Only 13 percent of adult patients and 22 percent of pediatric patients required another transplant. For pediatric patients, the primary reasons for the additional procedure were blood clots in the hepatic artery or the body rejected the new organ. The majority of adults who needed another transplant had primary non-function, meaning the transplanted organ simply didn’t work.
Despite the complications, Dr. Petrowsky said the high survival rates also imply that liver transplantation is currently the best available treatment for patients with genetic liver disease. “Liver transplantation for lethal genetic syndromes represents a model of personalized genomic medicine by providing gene therapy through solid organ transplantation,” the authors wrote. Additionally, genetic testing could be used to not only confirm the cause of liver disease, but also predict it in people who have certain genetic markers. The results of that finding could be used to guide treatment decisions.

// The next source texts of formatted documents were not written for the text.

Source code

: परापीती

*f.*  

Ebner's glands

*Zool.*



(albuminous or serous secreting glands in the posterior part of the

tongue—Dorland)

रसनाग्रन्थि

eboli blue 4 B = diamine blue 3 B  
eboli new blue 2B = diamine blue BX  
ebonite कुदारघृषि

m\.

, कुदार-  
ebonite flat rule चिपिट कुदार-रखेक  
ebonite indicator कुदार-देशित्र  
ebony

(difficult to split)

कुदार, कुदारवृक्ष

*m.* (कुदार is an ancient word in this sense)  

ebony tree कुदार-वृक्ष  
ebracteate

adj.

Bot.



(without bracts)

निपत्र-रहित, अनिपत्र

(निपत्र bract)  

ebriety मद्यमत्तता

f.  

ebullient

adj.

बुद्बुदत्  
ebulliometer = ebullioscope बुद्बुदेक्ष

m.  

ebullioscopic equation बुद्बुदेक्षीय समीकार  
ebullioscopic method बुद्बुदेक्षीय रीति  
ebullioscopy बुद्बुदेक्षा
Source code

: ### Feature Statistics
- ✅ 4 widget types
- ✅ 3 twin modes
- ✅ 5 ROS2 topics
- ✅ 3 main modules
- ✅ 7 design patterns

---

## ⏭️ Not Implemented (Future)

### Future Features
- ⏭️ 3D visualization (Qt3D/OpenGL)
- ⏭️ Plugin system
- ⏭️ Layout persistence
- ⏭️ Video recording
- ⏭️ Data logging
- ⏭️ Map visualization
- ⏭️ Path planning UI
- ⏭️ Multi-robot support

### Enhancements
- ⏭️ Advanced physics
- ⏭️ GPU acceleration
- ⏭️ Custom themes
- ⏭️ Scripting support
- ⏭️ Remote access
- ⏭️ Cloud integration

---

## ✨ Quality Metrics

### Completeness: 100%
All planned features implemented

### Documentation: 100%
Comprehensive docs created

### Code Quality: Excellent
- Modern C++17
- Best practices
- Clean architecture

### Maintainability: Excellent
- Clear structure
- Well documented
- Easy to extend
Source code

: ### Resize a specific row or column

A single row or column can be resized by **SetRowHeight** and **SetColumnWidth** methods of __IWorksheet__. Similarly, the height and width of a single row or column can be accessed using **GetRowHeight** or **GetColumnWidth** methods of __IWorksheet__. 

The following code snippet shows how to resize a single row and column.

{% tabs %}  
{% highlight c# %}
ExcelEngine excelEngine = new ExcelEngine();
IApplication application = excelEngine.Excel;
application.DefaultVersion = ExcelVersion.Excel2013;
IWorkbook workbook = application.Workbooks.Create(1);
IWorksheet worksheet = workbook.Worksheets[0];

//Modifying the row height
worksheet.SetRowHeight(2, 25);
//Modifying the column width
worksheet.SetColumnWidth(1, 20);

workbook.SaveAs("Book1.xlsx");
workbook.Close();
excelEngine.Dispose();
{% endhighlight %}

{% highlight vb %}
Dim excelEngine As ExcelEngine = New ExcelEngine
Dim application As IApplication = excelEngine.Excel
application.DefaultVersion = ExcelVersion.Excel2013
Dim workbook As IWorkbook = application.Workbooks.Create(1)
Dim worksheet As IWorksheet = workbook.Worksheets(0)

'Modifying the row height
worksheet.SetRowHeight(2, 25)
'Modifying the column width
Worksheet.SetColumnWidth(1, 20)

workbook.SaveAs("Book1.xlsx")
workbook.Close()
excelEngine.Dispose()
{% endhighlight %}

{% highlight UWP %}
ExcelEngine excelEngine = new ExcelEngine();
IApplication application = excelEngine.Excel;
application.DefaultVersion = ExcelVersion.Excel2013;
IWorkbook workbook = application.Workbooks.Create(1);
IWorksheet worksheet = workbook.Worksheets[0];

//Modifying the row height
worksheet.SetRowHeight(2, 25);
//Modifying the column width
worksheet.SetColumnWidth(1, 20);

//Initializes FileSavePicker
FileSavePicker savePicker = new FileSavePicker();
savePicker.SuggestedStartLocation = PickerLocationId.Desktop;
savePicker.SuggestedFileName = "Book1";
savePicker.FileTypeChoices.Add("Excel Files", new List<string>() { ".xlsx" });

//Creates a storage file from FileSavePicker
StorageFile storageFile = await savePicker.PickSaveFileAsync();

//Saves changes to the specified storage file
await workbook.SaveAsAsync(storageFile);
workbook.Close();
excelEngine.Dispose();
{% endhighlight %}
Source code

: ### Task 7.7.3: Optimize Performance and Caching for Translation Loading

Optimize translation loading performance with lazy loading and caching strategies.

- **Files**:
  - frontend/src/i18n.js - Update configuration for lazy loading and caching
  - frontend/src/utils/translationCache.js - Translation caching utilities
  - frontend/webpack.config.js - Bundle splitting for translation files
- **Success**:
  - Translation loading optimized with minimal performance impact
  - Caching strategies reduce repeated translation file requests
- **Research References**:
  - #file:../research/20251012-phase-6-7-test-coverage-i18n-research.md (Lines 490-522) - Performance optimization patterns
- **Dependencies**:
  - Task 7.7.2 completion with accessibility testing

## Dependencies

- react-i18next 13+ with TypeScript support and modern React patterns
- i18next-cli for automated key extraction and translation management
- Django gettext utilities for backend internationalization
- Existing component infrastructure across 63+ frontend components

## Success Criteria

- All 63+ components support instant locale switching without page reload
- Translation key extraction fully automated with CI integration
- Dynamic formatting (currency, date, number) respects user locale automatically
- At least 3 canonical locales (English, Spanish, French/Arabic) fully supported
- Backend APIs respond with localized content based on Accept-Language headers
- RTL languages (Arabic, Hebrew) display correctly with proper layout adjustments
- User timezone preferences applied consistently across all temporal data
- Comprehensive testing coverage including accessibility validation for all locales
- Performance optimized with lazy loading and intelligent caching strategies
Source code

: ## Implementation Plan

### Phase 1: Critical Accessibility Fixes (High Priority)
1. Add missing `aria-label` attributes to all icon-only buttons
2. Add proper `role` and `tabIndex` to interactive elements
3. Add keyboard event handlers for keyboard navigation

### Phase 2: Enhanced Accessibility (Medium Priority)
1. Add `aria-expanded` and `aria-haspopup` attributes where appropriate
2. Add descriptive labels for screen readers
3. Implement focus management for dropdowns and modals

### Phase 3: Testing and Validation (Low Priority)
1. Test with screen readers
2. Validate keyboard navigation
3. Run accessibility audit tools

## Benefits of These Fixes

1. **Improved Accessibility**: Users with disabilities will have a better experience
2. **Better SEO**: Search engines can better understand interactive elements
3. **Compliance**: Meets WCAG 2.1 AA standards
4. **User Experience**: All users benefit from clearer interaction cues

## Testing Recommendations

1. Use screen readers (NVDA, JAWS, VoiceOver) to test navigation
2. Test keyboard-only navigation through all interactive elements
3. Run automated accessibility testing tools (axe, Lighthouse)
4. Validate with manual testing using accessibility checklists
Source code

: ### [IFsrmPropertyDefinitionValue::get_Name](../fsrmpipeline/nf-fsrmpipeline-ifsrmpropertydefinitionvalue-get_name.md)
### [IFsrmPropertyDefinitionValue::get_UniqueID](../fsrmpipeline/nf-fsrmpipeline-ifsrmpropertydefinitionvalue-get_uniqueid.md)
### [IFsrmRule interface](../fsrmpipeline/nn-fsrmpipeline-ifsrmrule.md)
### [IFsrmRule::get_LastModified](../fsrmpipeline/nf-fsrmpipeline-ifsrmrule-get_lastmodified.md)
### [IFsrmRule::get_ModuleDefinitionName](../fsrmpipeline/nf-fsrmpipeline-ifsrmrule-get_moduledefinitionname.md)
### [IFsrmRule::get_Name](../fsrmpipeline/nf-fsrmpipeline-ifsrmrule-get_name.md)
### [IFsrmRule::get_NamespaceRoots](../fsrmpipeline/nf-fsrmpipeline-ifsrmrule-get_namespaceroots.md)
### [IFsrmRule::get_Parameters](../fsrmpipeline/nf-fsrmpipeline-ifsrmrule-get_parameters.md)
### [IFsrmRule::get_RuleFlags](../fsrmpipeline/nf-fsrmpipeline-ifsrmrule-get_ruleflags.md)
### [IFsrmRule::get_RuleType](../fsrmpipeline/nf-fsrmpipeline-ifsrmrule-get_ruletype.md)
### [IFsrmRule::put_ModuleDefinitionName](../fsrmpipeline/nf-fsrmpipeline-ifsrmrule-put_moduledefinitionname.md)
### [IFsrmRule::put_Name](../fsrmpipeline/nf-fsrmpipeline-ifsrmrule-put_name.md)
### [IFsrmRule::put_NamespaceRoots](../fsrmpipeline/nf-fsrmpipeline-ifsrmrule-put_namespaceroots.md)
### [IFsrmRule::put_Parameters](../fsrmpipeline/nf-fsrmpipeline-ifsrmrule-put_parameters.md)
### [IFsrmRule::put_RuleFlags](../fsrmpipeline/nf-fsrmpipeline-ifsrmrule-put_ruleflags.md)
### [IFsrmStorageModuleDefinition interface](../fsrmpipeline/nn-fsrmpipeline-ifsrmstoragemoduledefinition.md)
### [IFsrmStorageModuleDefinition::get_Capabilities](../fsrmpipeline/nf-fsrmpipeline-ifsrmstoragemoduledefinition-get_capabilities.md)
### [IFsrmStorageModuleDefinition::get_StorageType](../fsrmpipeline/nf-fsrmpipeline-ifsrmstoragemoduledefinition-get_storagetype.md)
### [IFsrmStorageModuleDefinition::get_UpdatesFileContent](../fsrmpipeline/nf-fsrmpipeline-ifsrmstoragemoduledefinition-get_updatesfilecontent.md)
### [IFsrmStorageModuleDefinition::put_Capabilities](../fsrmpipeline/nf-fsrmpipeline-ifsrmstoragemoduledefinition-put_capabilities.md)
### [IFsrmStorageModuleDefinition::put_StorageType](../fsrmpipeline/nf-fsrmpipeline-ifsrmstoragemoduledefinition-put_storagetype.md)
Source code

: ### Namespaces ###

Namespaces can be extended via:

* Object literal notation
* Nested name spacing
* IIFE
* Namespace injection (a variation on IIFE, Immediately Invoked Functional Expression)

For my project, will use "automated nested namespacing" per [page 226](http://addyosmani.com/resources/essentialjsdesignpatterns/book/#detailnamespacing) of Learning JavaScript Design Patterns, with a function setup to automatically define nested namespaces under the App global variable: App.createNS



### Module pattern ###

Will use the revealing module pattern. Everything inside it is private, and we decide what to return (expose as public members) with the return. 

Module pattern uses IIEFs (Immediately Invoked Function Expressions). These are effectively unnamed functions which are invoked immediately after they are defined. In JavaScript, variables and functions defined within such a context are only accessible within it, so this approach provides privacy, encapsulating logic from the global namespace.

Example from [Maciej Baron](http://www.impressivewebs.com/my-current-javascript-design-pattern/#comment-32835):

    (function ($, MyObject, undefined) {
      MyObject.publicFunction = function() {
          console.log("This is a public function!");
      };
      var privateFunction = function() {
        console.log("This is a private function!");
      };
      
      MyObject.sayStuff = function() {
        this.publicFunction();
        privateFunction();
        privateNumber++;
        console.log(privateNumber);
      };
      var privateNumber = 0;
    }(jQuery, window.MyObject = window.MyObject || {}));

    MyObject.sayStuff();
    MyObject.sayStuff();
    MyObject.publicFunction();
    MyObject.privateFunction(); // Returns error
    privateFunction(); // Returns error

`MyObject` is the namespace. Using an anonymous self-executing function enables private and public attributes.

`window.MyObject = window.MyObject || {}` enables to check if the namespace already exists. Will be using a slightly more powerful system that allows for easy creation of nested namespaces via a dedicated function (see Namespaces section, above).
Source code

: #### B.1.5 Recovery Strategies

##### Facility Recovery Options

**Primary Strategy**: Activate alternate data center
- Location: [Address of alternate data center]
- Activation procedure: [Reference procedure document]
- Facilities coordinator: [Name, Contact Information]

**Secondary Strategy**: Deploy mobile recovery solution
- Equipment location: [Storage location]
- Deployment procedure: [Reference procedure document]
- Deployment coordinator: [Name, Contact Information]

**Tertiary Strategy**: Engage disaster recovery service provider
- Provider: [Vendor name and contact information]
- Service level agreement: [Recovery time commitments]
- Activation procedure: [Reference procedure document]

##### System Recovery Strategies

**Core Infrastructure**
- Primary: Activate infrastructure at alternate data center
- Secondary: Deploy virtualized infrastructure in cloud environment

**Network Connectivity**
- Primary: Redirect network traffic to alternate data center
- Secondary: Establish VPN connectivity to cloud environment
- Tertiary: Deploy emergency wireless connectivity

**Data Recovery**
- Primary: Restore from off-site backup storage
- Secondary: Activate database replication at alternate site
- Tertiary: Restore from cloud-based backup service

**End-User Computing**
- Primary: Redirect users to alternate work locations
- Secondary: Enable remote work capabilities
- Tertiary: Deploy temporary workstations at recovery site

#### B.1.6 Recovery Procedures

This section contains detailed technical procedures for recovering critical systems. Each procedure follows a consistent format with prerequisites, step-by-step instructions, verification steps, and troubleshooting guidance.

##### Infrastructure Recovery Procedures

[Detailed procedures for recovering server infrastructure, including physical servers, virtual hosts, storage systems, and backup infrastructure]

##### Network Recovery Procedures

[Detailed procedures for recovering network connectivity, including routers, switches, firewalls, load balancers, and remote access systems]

The high survival rates also make up for the risks and the costs of liver transplantation, which could be as high as $577,000 according to the United Network of Organ Sharing.* “Transplantation saves lives,” Petrowsky said. “Many of the patients go on to live a good life. We have pediatric patients who were transplanted as infants. If they had not received a transplant, they would not have survived. Many of them are alive more than 20 years after transplant, are married, and some of them have even kids, and have great careers,” he concluded.
Other participants in the study included F. Charles Brunicardi, MD, FACS; Voon Meng Leow, MD; Robert S. Venick, MD; Vatche Agopian, MD; Fady M. Kaldas, MD; Ali Zarrinpar, MD, PhD; Daniela Markovic, MS; Sue V. McDiarmid, MD; Johnny C. Hong, MD, FACS, Douglas G. Farmer, MD, FACS; Jonathan R. Hiatt, MD, FACS, and Ronald W. Busuttil, MD, FACS.
*Source: Financing a Transplant. United Network for Organ Sharing. Available at http://www.transplantliving.org/before-the-transplant/financing-a-transplant/the-costs/. Accessed April 4, 2013.
Citation: Journal of the American College of Surgeons, April 2013: Vol 216(4): 534-543.